> **Task prompt**
In the submarine passage below, which torpedo tube was leaking into the torpedo room?

> **Text to read**
□ □ □ □ □
The responsibility for our ship was mine; I hooked them up in series and ordered, “Blow safety! Blow bow buoyancy!”
De Lapp blew and blew. The 3,000-pound air roared, and with speed to help the planes, Tang slowly took an up-angle. She should be swimming up, but the hand of the depth gauge still rested against the pin at 612. Were we climbing or still losing depth? We could blow main ballast and undoubtedly get back on the gauge, but great bubbles would accompany the inevitable venting, most certainly betraying our position to the enemy. We could not risk that unless it became absolutely necessary. On the occasions when we had tested Tang’s depth capability, some relatively minor mechanical failures had accompanied our increasing depths. The same should be true now if we were still sinking. We held on, waiting and listening. The minutes dragged, but they continued without incident, and I became ever more confident that Tang was indeed rising slowly.
“We’ve got her,” called Bill as the hand on the depth gauge fluttered for a second and then moved off the pin. These had been the nine longest minutes of my life, and I daresay all hands felt the same.
The ship was under control and all pumps were on the torpedo room bilges. I went forward, ducked through the torpedo room door, and gasped. The scene was not as Hollywood would picture it, with men in water up to their armpits, struggling and sputtering. Nonetheless, Hank’s crew was going about its serious business knee-deep in water. It looked like a lake, no less, half submerging the culprit, our leaky No. 5 torpedo tube. Water was spraying out of the gaps in the inner door bayonet locking ring, drenching everything forward.
In order to accomplish any repairs, and before the pumps could get ahead, we must have less sea pressure. Back in the control room, Bill was bringing Tang up steadily, now at 500 feet, with Fraz filling my shoes while I had been forward. We passed through the gradient, whose loss was the least of our worries. Now, instead of flooding auxiliary from sea to slow our ascent, we vented bow buoyancy a bit at a time. The bubbles would be small as they rose from the vent valve and, we hoped, would not become too large as they expanded on their way up. They might well be sighted, but we would change course as soon as bow buoyancy was full of water again. We had little choice in any case, for air in bow buoyancy would expand whenever we lost depth, forcing water out the holes in its bottom and making our bow light. The opposite would be true each time we sank a little. A galloping motion would be inevitable, and broaching from periscope depth likely.
□ □ □ □ □
> **Provided material**
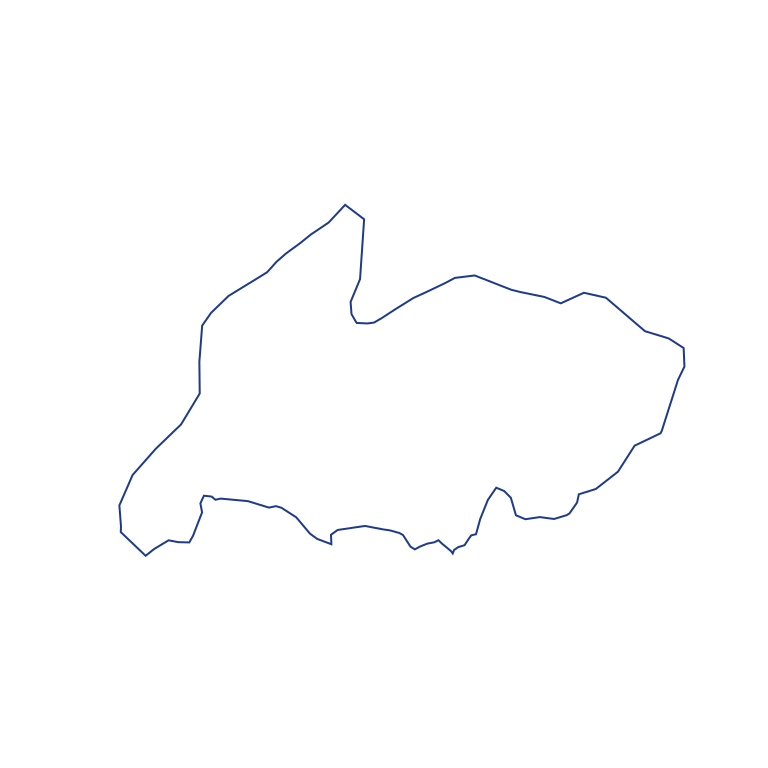 Ogbadibo, Benue, Nigeria, rotated 72°
{"feature_id": "59680162B26648923761656", "entity_name": "Ogbadibo", "entity_type": "district", "adm_level": 2, "iso_a3": "NGA", "parent_name": "Nigeria", "parent_adm1": "Benue", "projection": "natural_earth1", "projection_center": [7.68, 7.022], "detail": "fine", "context": "isolated", "style": "outline", "palette": "blue", "viewbox_px": 768, "rotation_deg": 72, "n_neighbors": 0, "source": "geoboundaries", "source_scale": "gbopen_adm2", "svg_char_len": 1614}
<svg xmlns="http://www.w3.org/2000/svg" viewBox="0 0 768 768"><g transform="rotate(72 384 384)"><path d="M438.0,678.1L443.5,680.1L473.7,663.8L469.9,653.6L466.1,637.2L470.9,628.4L474.5,618.1L469.2,612.4L457.6,603.0L449.9,596.7L440.8,595.5L434.6,589.8L437.8,582.7L442.0,580.1L442.5,574.8L453.3,549.7L466.0,531.6L466.8,524.5L470.0,519.8L483.6,508.7L503.5,500.6L510.6,495.5L520.1,483.6L517.1,482.7L511.0,481.0L508.5,473.2L513.1,446.0L522.1,429.6L524.8,424.0L527.6,419.7L530.5,415.4L533.5,412.6L546.8,409.1L550.8,405.8L549.7,399.7L549.2,392.1L550.1,385.1L549.4,380.5L553.9,378.1L558.2,375.3L563.7,371.9L566.4,371.0L563.5,368.6L562.1,363.8L562.2,357.2L557.0,350.7L554.9,347.7L555.3,342.9L542.1,334.2L526.4,321.1L517.3,309.3L522.9,302.8L531.4,298.5L549.6,299.1L556.3,291.3L558.7,277.0L564.9,264.0L565.2,250.7L564.4,247.6L556.4,237.0L549.1,232.8L549.3,215.0L539.7,188.6L520.1,164.7L516.3,136.2L514.4,134.3L470.9,103.1L460.3,92.9L442.4,87.9L428.7,99.1L414.4,119.5L370.5,146.3L359.0,165.7L361.9,190.9L360.1,193.2L355.8,198.4L350.7,204.7L338.8,225.7L333.8,233.7L327.6,241.3L322.5,247.5L308.8,264.2L305.0,283.8L306.9,294.6L309.4,313.5L311.3,329.5L316.3,349.8L320.6,365.7L322.5,374.4L321.3,381.0L317.5,391.1L314.7,391.8L307.5,393.3L295.6,390.4L276.9,374.4L221.2,352.0L201.6,365.6L210.8,382.2L213.3,386.7L219.2,407.3L223.9,419.6L225.6,424.7L228.2,432.7L229.8,437.4L234.5,448.4L238.7,455.6L241.6,460.7L243.8,469.6L252.2,504.6L262.9,526.5L272.3,538.9L300.2,550.4L305.4,552.6L336.1,562.2L359.8,589.6L363.6,597.5L375.1,621.1L392.9,651.3L398.4,656.1L417.7,673.2L438.0,678.1Z" fill="none" stroke="#1e3a8a" stroke-width="2"/></g></svg>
□ □ □ □ □
> **Task response**
The No. 5 torpedo tube.